Highlights:

  • Databricks claims that all Delta Lake customers can benefit from unsurpassed query performance with Delta Lake 2.0.

Databricks unveiled Project Lightspeed, the next-generation Spark streaming engine, in cooperation with the Spark community. Databricks, a pioneer of the data lakehouse architecture, recently announced the launch of Delta Lake 2.0, the next version of MLflow 2.0, its platform for building data lakehouses, at the Data AI Summit. MLflow 2.0 is the next generation of Databricks’ platform for managing the Machine Learning (ML) pipeline, which now includes MLflow Pipelines with templates for bootstrapping model development and several announcements around the Apache Spark data analytics engine that is an essential part of the Databricks platform.

Databricks also stated that it would open-source all the Delta Lake APIs as part of the Delta Lake 2.0 release. It will contribute all features and improvements made to Delta Lake to the Linux Foundation. Furthermore, the company unveiled Project Lightspeed, a new Spark Structured Streaming engine for data streaming on the lakehouse, and Spark Connect, which enables the use of Spark on almost any device.

“From the beginning, Databricks has been committed to open standards and the open-source community. We have created, contributed to, fostered the growth of, and donated some of the most impactful innovations in modern open-source technology,” said Ali Ghodsi, Co-Founder and CEO of Databricks.” Open data lakehouses are quickly becoming the standard for how the most innovative companies handle their data and AI. Delta Lake, MLflow, and Spark are all core to this architectural transformation, and we’re proud to do our part in accelerating their innovation and adoption.”

Delta Lake 2.0 brings the lakehouse to everyone

Databricks claims that all Delta Lake customers can benefit from unsurpassed query performance with Delta Lake 2.0 and will be able to construct a highly effective data lakehouse using open standards. With this, Databricks customers and open-source community members will benefit from Delta Lake 2.0’s full functionality and improved performance. The Delta Lake 2.0 Release Candidate is now available and anticipated to be released later this year. The Delta Lake ecosystem’s diversity makes it adaptable and effective in various application cases. A thriving community of more than 6,400 members, including developers from more than 70 contributing organizations, is what drives this.

Spark with next generation streaming engine anytime and anywhere

Spark expands smoothly to manage data sets of all sizes because it is a leading unified engine for large-scale data analytics.

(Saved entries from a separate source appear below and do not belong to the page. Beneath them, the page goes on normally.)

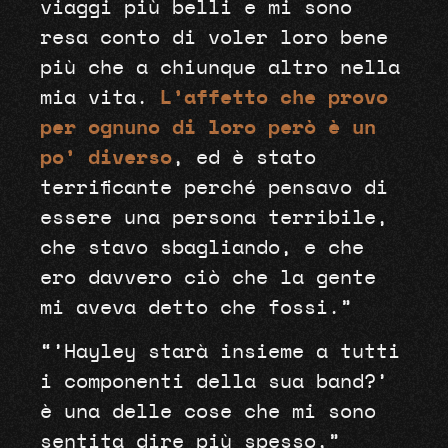
viaggi più belli e mi sono
resa conto di voler loro bene
più che a chiunque altro nella
mia vita.
L’affetto che provo
per ognuno di loro però è un
po’ diverso
, ed è stato
terrificante perché pensavo di
essere una persona terribile,
che stavo sbagliando, e che
ero davvero ciò che la gente
mi aveva detto che fossi.”
“’Hayley starà insieme a tutti
i componenti della sua band?’
è una delle cose che mi sono
sentita dire più spesso,”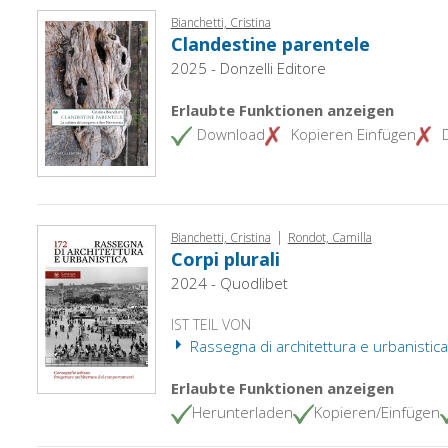
Bianchetti, Cristina
Clandestine parentele
2025 - Donzelli Editore
Erlaubte Funktionen anzeigen
Download
Kopieren Einfügen
|
Bianchetti, Cristina
Rondot, Camilla
Corpi plurali
2024 - Quodlibet
IST TEIL VON
Rassegna di architettura e urbanistica
Erlaubte Funktionen anzeigen
Herunterladen
Kopieren/Einfügen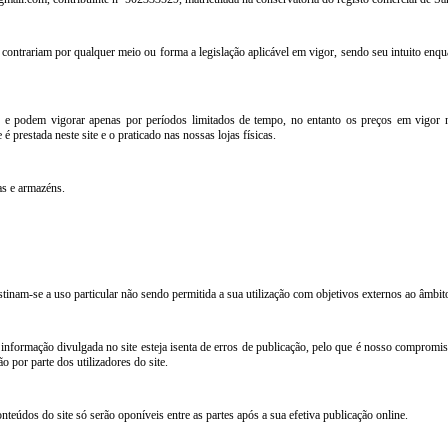
ontrariam por qualquer meio ou forma a legislação aplicável em vigor, sendo seu intuito enquadr
 podem vigorar apenas por períodos limitados de tempo, no entanto os preços em vigor
 prestada neste site e o praticado nas nossas lojas físicas.
s e armazéns.
destinam-se a uso particular não sendo permitida a sua utilização com objetivos externos ao
ormação divulgada no site esteja isenta de erros de publicação, pelo que é nosso compromiss
o por parte dos utilizadores do site.
nteúdos do site só serão oponíveis entre as partes após a sua efetiva publicação online.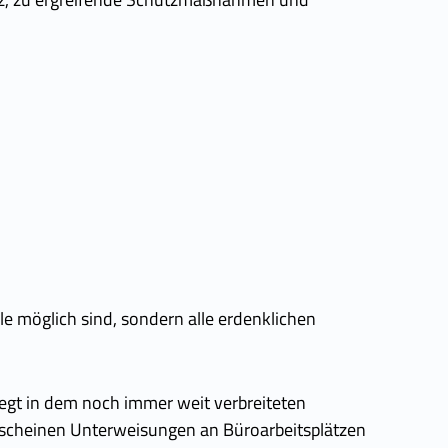
le möglich sind, sondern alle erdenklichen
egt in dem noch immer weit verbreiteten
erscheinen Unterweisungen an Büroarbeitsplätzen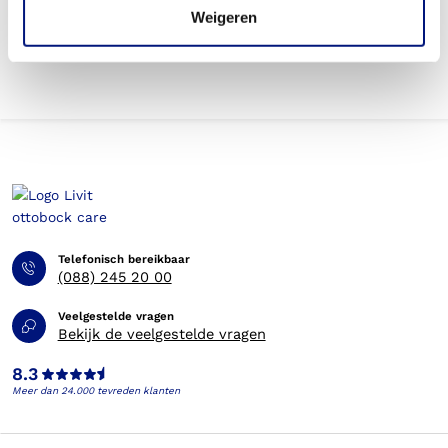
orthopedische schoenen bestellen (gebruikstermijn)?
Weigeren
Telefonisch bereikbaar
(088) 245 20 00
Veelgestelde vragen
Bekijk de veelgestelde vragen
8.3
Meer dan 24.000 tevreden klanten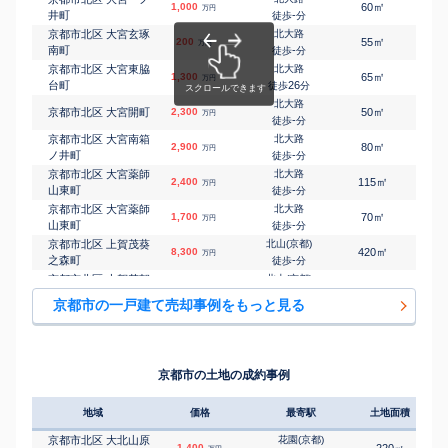
㎡
㎡
1,000
60
65
万円
井町
-
徒歩
分
京都市北区 大宮玄琢
北大路
㎡
㎡
200
55
65
万円
南町
-
徒歩
分
京都市北区 大宮東脇
北大路
㎡
㎡
1,300
65
-
万円
台町
26
徒歩
分
北大路
㎡
㎡
京都市北区 大宮開町
2,300
50
95
万円
-
徒歩
分
京都市北区 大宮南箱
北大路
㎡
㎡
2,900
80
80
万円
ノ井町
-
徒歩
分
京都市北区 大宮薬師
北大路
㎡
㎡
2,400
115
110
万円
山東町
-
徒歩
分
京都市北区 大宮薬師
北大路
㎡
㎡
1,700
70
130
万円
山東町
-
徒歩
分
京都市北区 上賀茂葵
北山(京都)
㎡
㎡
8,300
420
370
万円
之森町
-
徒歩
分
京都市北区 上賀茂朝
北山(京都)
㎡
㎡
400
60
60
万円
露ケ原町
26
徒歩
分
京都市の一戸建て売却事例をもっと見る
京都市北区 上賀茂石
北山(京都)
㎡
㎡
9,100
210
145
万円
計町
7
徒歩
分
京都市北区 上賀茂北
北大路
㎡
㎡
2,400
100
80
万円
ノ原町
-
徒歩
分
京都市の土地の成約事例
京都市北区 上賀茂北
北大路
㎡
㎡
2,500
135
-
万円
ノ原町
-
徒歩
分
地域
価格
最寄駅
土地面積
京都市北区 上賀茂北
北大路
㎡
㎡
2,700
110
90
万円
ノ原町
-
徒歩
分
京都市北区 大北山原
花園(京都)
1,400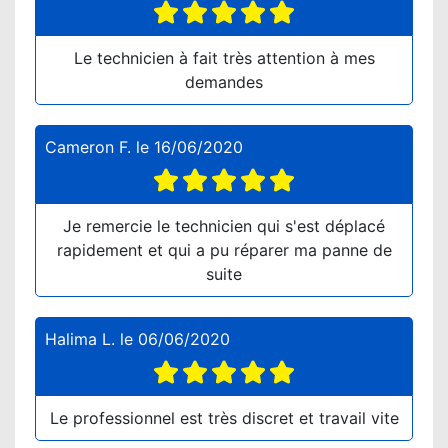
Le technicien à fait très attention à mes
demandes
Cameron F.
le
16/06/2020
Je remercie le technicien qui s'est déplacé
rapidement et qui a pu réparer ma panne de
suite
Halima L.
le
06/06/2020
Le professionnel est très discret et travail vite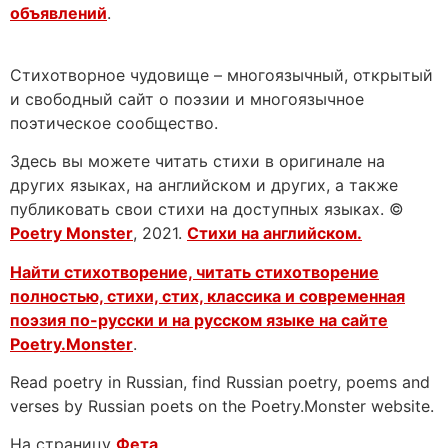
объявлений
.
Стихотворное чудовище – многоязычный, открытый
и свободный сайт о поэзии и многоязычное
поэтическое сообщество.
Здесь вы можете читать стихи в оригинале на
других языках, на английском и других, а также
публиковать свои стихи на доступных языках. ©
Poetry Monster
, 2021.
Стихи на английском.
Найти стихотворение, читать стихотворение
полностью, стихи, стих, классика и современная
поэзия по-русски и на русском языке на сайте
Poetry.Monster
.
Read poetry in Russian, find Russian poetry, poems and
verses by Russian poets on the Poetry.Monster website.
На страницу
Фета
.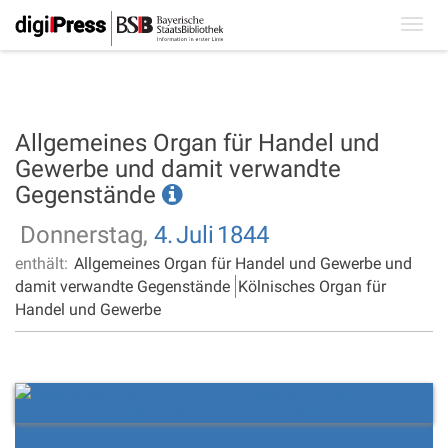
Toggl
navig
Allgemeines Organ für Handel und
Gewerbe und damit verwandte
Gegenstände
Donnerstag,
4.
Juli
1844
enthält:
Allgemeines Organ für Handel und Gewerbe und
damit verwandte Gegenstände
Kölnisches Organ für
Handel und Gewerbe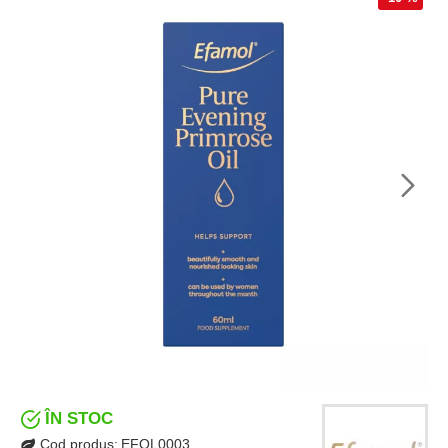
ÎN STOC
Cod produs:
EFOL0003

However, the demands of contemporary data applications are hampered by the absence of remote connectivity, and the burden of applications developed and run on the driver node. Databricks launched Spark Connect, a client and server interface for Apache Spark based on the DataFrame API, to address this issue. Spark Connect will decouple the client and server for improved stability and enable built-in remote connectivity. Users will be able to access Spark from any device using Spark Connect.

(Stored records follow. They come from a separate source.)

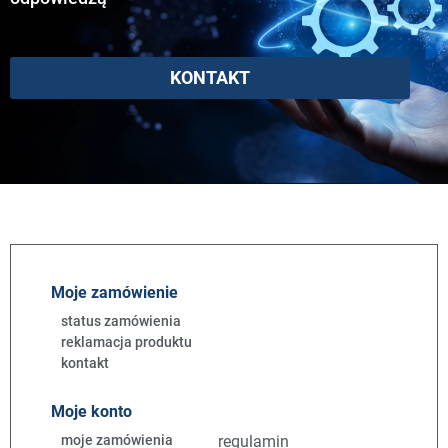
KONTAKT
Moje zamówienie
status zamówienia
reklamacja produktu
kontakt
Moje konto
moje zamówienia
regulamin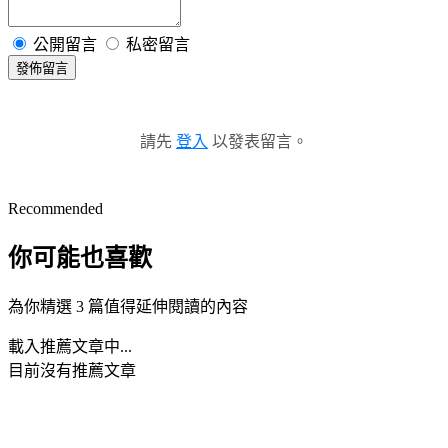
公開留言
私密留言
發佈留言
請先
登入
以發表留言。
Recommended
你可能也喜歡
為你精選 3 篇值得延伸閱讀的內容
載入推薦文章中...
目前沒有推薦文章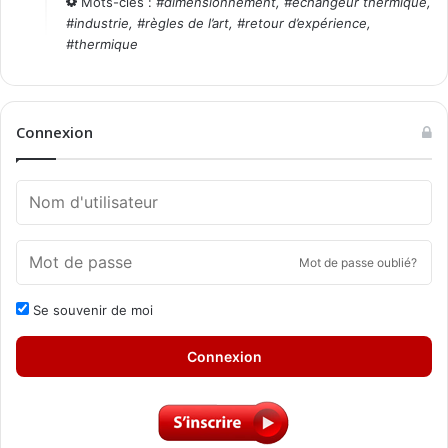
Mots-clés :
#
dimensionnement
, #
échangeur thermique
,
#
industrie
, #
règles de l’art
, #
retour d’expérience
,
#
thermique
Connexion
Mot de passe oublié?
Se souvenir de moi
Connexion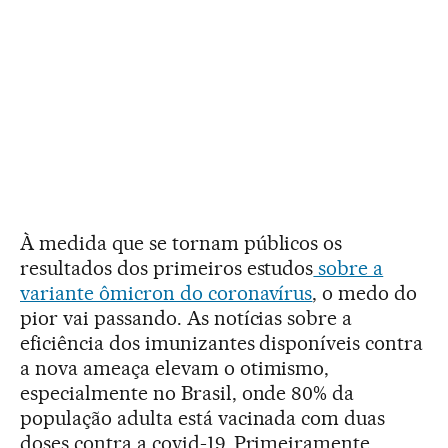
À medida que se tornam públicos os
resultados dos primeiros estudos
sobre a
variante ômicron do coronavírus
, o medo do
pior vai passando. As notícias sobre a
eficiência dos imunizantes disponíveis contra
a nova ameaça elevam o otimismo,
especialmente no Brasil, onde 80% da
população adulta está vacinada com duas
doses contra a covid-19. Primeiramente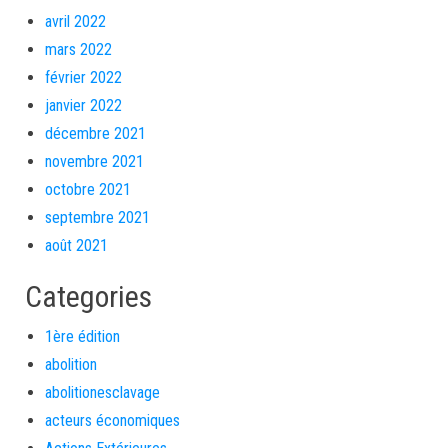
avril 2022
mars 2022
février 2022
janvier 2022
décembre 2021
novembre 2021
octobre 2021
septembre 2021
août 2021
Categories
1ère édition
abolition
abolitionesclavage
acteurs économiques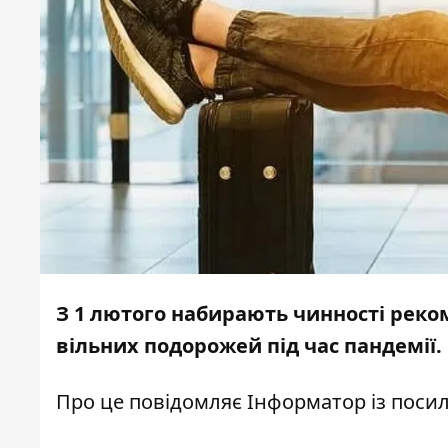
З 1 лютого набирають чинності реко
вільних подорожей під час пандемії
Про це повідомляє
Інформатор
із поси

Databricks also unveiled Project Lightspeed, the next-generation Spark streaming engine, in cooperation with the Spark community. With a spike in the diversification of applications moving into streaming data, new requirements have come to the surface to support the most in-demand data workloads for lakehouse, data streaming. Since the beginning of streaming, Spark Structured Streaming has been widely used because of its ease to use, performance, extensive ecosystem, and developer communities. In order to improve performance, ecosystem support for connections, functionality for processing data with new operators and APIs, and simplification of deployment, operations, monitoring, and troubleshooting, Databricks will work with the community and promote involvement in Project Lightspeed.

Experts’ Take:

“Databricks provides Akamai with a table storage format that is open and battle-tested for demanding workloads like ours. The lakehouse powers interactive analytics at scale so that our customers can have near real-time analysis of security events within our Edge platform,” said Aryeh Sivan, VP Engineering at Akamai. “We are very excited about the rapid innovation that Databricks, along with the rapidly growing community, is bringing to Delta Lake. We are also looking forward to collaborating with other developers on the project to move the data community to greater heights.”

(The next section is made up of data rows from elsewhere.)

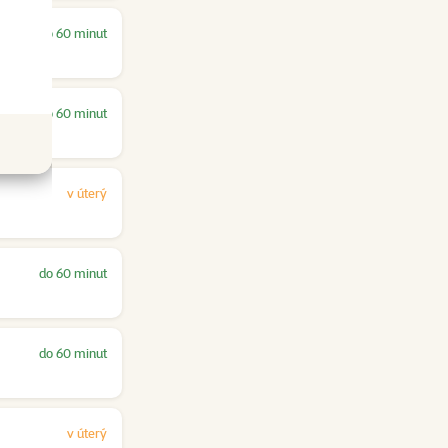
do 60 minut
do 60 minut
v úterý
do 60 minut
do 60 minut
v úterý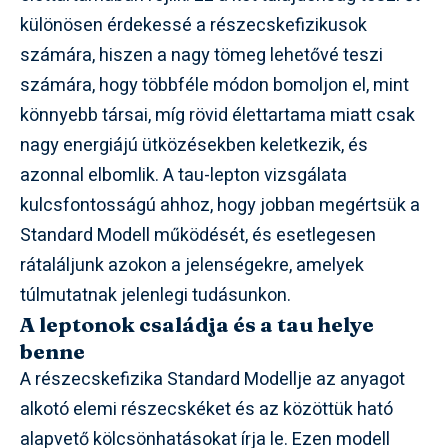
különösen érdekessé a részecskefizikusok
számára, hiszen a nagy tömeg lehetővé teszi
számára, hogy többféle módon bomoljon el, mint
könnyebb társai, míg rövid élettartama miatt csak
nagy energiájú ütközésekben keletkezik, és
azonnal elbomlik. A tau-lepton vizsgálata
kulcsfontosságú ahhoz, hogy jobban megértsük a
Standard Modell működését, és esetlegesen
rátaláljunk azokon a jelenségekre, amelyek
túlmutatnak jelenlegi tudásunkon.
A leptonok családja és a tau helye
benne
A részecskefizika Standard Modellje az anyagot
alkotó elemi részecskéket és az közöttük ható
alapvető kölcsönhatásokat írja le. Ezen modell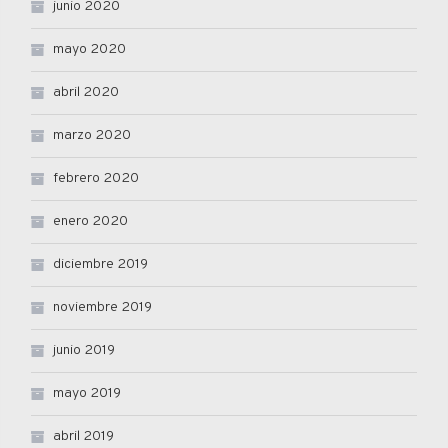
junio 2020
mayo 2020
abril 2020
marzo 2020
febrero 2020
enero 2020
diciembre 2019
noviembre 2019
junio 2019
mayo 2019
abril 2019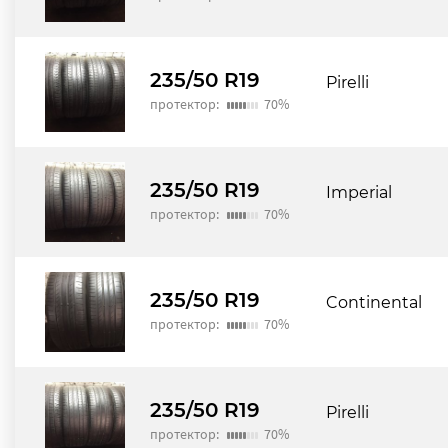
235/50 R19
Pirelli
протектор:
70%
235/50 R19
Imperial
протектор:
70%
235/50 R19
Continental
протектор:
70%
235/50 R19
Pirelli
протектор:
70%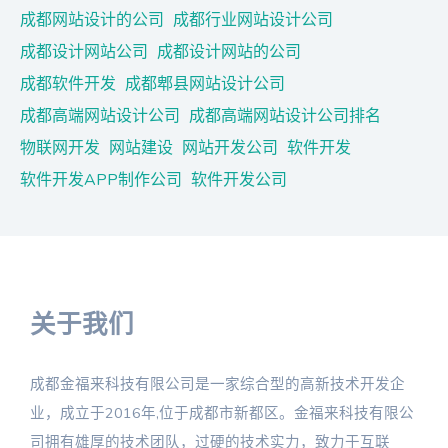
成都网站设计的公司
成都行业网站设计公司
成都设计网站公司
成都设计网站的公司
成都软件开发
成都郫县网站设计公司
成都高端网站设计公司
成都高端网站设计公司排名
物联网开发
网站建设
网站开发公司
软件开发
软件开发APP制作公司
软件开发公司
关于我们
成都金福来科技有限公司是一家综合型的高新技术开发企
业，成立于2016年,位于成都市新都区。金福来科技有限公
司拥有雄厚的技术团队，过硬的技术实力，致力于互联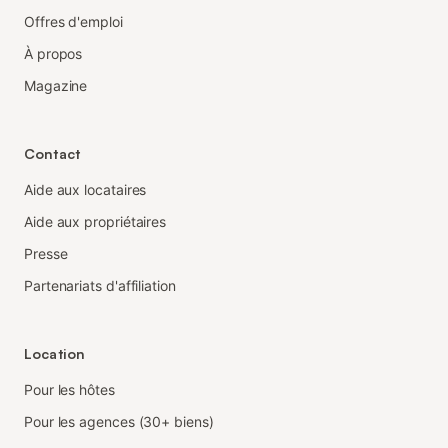
Offres d'emploi
À propos
Magazine
Contact
Aide aux locataires
Aide aux propriétaires
Presse
Partenariats d'affiliation
Location
Pour les hôtes
Pour les agences (30+ biens)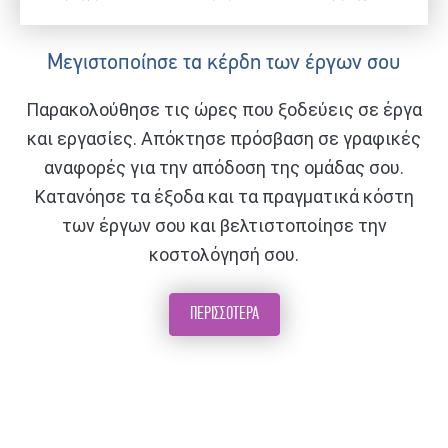
Μεγιστοποίησε τα κέρδη των έργων σου
Παρακολούθησε τις ώρες που ξοδεύεις σε έργα
και εργασίες. Απόκτησε πρόσβαση σε γραφικές
αναφορές για την απόδοση της ομάδας σου.
Κατανόησε τα έξοδα και τα πραγματικά κόστη
των έργων σου και βελτιστοποίησε την
κοστολόγησή σου.
ΠΕΡΙΣΣΟΤΕΡΑ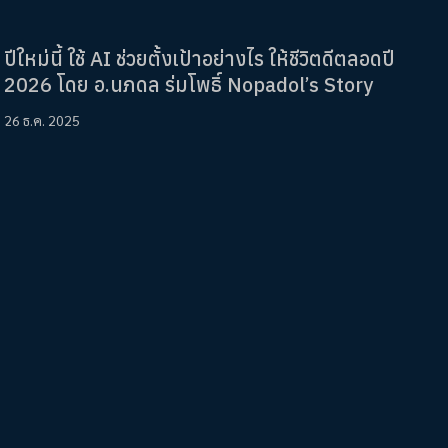
ปีใหม่นี้ ใช้ AI ช่วยตั้งเป้าอย่างไร ให้ชีวิตดีตลอดปี
2026 โดย อ.นภดล ร่มโพธิ์ Nopadol’s Story
26 ธ.ค. 2025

“The Delta Lake project is seeing phenomenal activity and growth trends indicating the developer community wants to be a part of the project. Contributor strength has increased by 60% during the last year, and the growth in total commits is up 95%, and the average lines of code per commit are up 900%. We are seeing this upward velocity from contributing organizations like Uber Technologies, Walmart, and CloudBees, Inc., among others,” said Executive Director of the Linux Foundation, Jim Zemlin.